__Task brief__:
Locate each line with the string "Restart" in the listing below and copy it.

__Information provided__:
===============
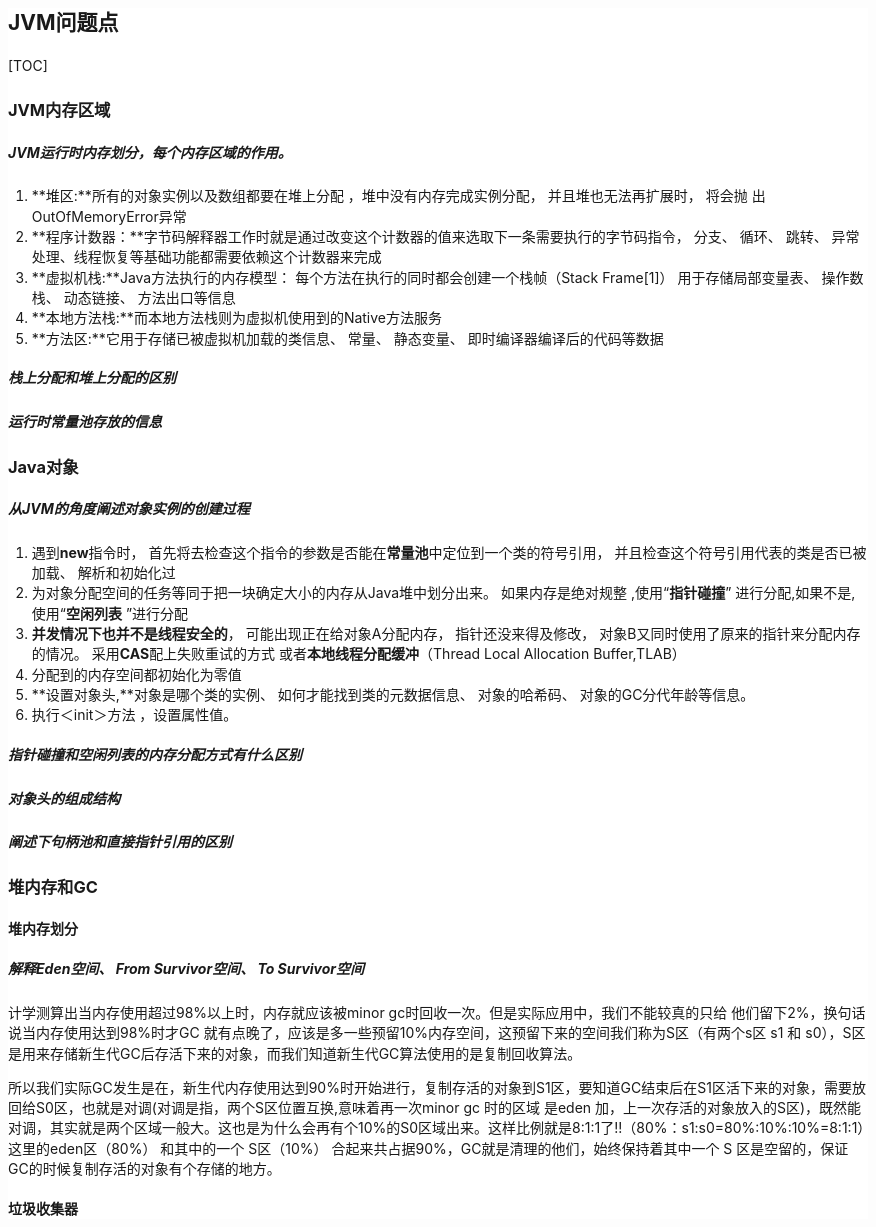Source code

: 

##  JVM问题点

[TOC]

### JVM内存区域

##### JVM运行时内存划分，每个内存区域的作用。

1. **堆区:**所有的对象实例以及数组都要在堆上分配  ，堆中没有内存完成实例分配， 并且堆也无法再扩展时， 将会抛
   出OutOfMemoryError异常  
2. **程序计数器：**字节码解释器工作时就是通过改变这个计数器的值来选取下一条需要执行的字节码指令， 分支、 循环、 跳转、 异常处理、线程恢复等基础功能都需要依赖这个计数器来完成  
3. **虚拟机栈:**Java方法执行的内存模型： 每个方法在执行的同时都会创建一个栈帧（Stack Frame[1]） 用于存储局部变量表、 操作数栈、 动态链接、 方法出口等信息  
4. **本地方法栈:**而本地方法栈则为虚拟机使用到的Native方法服务  
5. **方法区:**它用于存储已被虚拟机加载的类信息、 常量、 静态变量、 即时编译器编译后的代码等数据  

##### 栈上分配和堆上分配的区别

##### 运行时常量池存放的信息

### Java对象

##### 从JVM的角度阐述对象实例的创建过程

1. 遇到**new**指令时， 首先将去检查这个指令的参数是否能在**常量池**中定位到一个类的符号引用， 并且检查这个符号引用代表的类是否已被加载、 解析和初始化过  
2. 为对象分配空间的任务等同于把一块确定大小的内存从Java堆中划分出来。  如果内存是绝对规整  ,使用“**指针碰撞**” 进行分配,如果不是,使用“**空闲列表**  ”进行分配
3. **并发情况下也并不是线程安全的**， 可能出现正在给对象A分配内存， 指针还没来得及修改， 对象B又同时使用了原来的指针来分配内存的情况。   采用**CAS**配上失败重试的方式  或者**本地线程分配缓冲**（Thread Local Allocation Buffer,TLAB）   
4. 分配到的内存空间都初始化为零值  
5. **设置对象头,**对象是哪个类的实例、 如何才能找到类的元数据信息、 对象的哈希码、 对象的GC分代年龄等信息。 
6. 执行＜init＞方法  ，设置属性值。

##### 指针碰撞和空闲列表的内存分配方式有什么区别

##### 对象头的组成结构

##### 阐述下句柄池和直接指针引用的区别

### 堆内存和GC

#### 堆内存划分

##### 解释Eden空间、 From Survivor空间、 To Survivor空间

计学测算出当内存使用超过98%以上时，内存就应该被minor gc时回收一次。但是实际应用中，我们不能较真的只给 他们留下2%，换句话说当内存使用达到98%时才GC 就有点晚了，应该是多一些预留10%内存空间，这预留下来的空间我们称为S区（有两个s区 s1 和 s0），S区是用来存储新生代GC后存活下来的对象，而我们知道新生代GC算法使用的是复制回收算法。

​     所以我们实际GC发生是在，新生代内存使用达到90%时开始进行，复制存活的对象到S1区，要知道GC结束后在S1区活下来的对象，需要放回给S0区，也就是对调(对调是指，两个S区位置互换,意味着再一次minor gc 时的区域 是eden 加，上一次存活的对象放入的S区)，既然能对调，其实就是两个区域一般大。这也是为什么会再有个10%的S0区域出来。这样比例就是8:1:1了!!（80%：s1:s0=80%:10%:10%=8:1:1）这里的eden区（80%） 和其中的一个 S区（10%） 合起来共占据90%，GC就是清理的他们，始终保持着其中一个 S 区是空留的，保证GC的时候复制存活的对象有个存储的地方。

#### 垃圾收集器
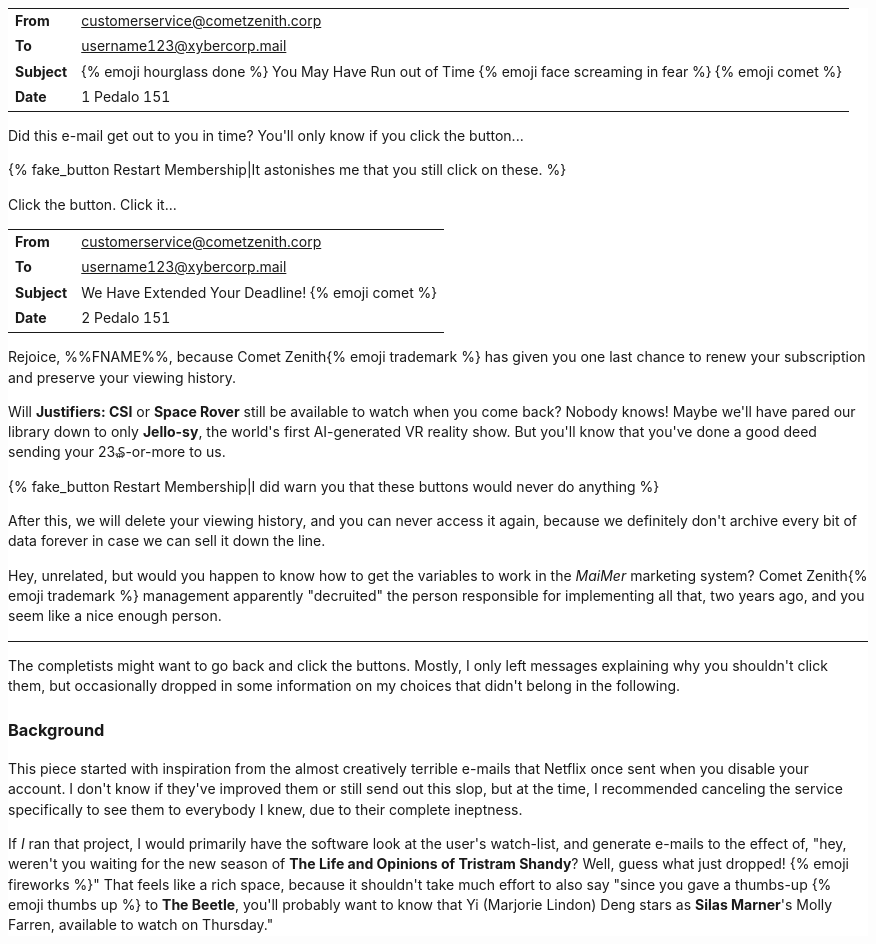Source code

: |  |  |
|--|--|
|**From**|customerservice@cometzenith.corp|
|**To**|username123@xybercorp.mail|
|**Subject**|{% emoji hourglass done %} You May Have Run out of Time {% emoji face screaming in fear %} {% emoji comet %}|
|**Date**|1 Pedalo 151|

Did this e-mail get out to you in time?  You'll only know if you click the button...

{% fake_button Restart Membership|It astonishes me that you still click on these. %}

Click the button.  Click it...

|  |  |
|--|--|
|**From**|customerservice@cometzenith.corp|
|**To**|username123@xybercorp.mail|
|**Subject**|We Have Extended Your Deadline! {% emoji comet %}|
|**Date**|2 Pedalo 151|

Rejoice, %%FNAME%%, because Comet Zenith{% emoji trademark %} has given you one last chance to renew your subscription and preserve your viewing history.

Will **Justifiers:  CSI** or **Space Rover** still be available to watch when you come back?  Nobody knows!  Maybe we'll have pared our library down to only **Jello-sy**, the world's first AI-generated VR reality show.  But you'll know that you've done a good deed sending your 23₷-or-more to us.

{% fake_button Restart Membership|I did warn you that these buttons would never do anything %}

After this, we will delete your viewing history, and you can never access it again, because we definitely don't archive every bit of data forever in case we can sell it down the line.

Hey, unrelated, but would you happen to know how to get the variables to work in the *MaiMer* marketing system?  Comet Zenith{% emoji trademark %} management apparently "decruited" the person responsible for implementing all that, two years ago, and you seem like a nice enough person.

<i class="fas fa-square-full"></i>

* * *

The completists might want to go back and click the buttons.  Mostly, I only left messages explaining why you shouldn't click them, but occasionally dropped in some information on my choices that didn't belong in the following.

### Background

This piece started with inspiration from the almost creatively terrible e-mails that Netflix once sent when you disable your account.  I don't know if they've improved them or still send out this slop, but at the time, I recommended canceling the service specifically to see them to everybody I knew, due to their complete ineptness.

If *I* ran that project, I would primarily have the software look at the user's watch-list, and generate e-mails to the effect of, "hey, weren't you waiting for the new season of **The Life and Opinions of Tristram Shandy**?  Well, guess what just dropped! {% emoji fireworks %}"  That feels like a rich space, because it shouldn't take much effort to also say "since you gave a thumbs-up {% emoji thumbs up %} to **The Beetle**, you'll probably want to know that Yi (Marjorie Lindon) Deng stars as **Silas Marner**'s Molly Farren, available to watch on Thursday."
===============
__Exercise solution__:
{% fake_button Restart Membership|It astonishes me that you still click on these. %}
{% fake_button Restart Membership|I did warn you that these buttons would never do anything %}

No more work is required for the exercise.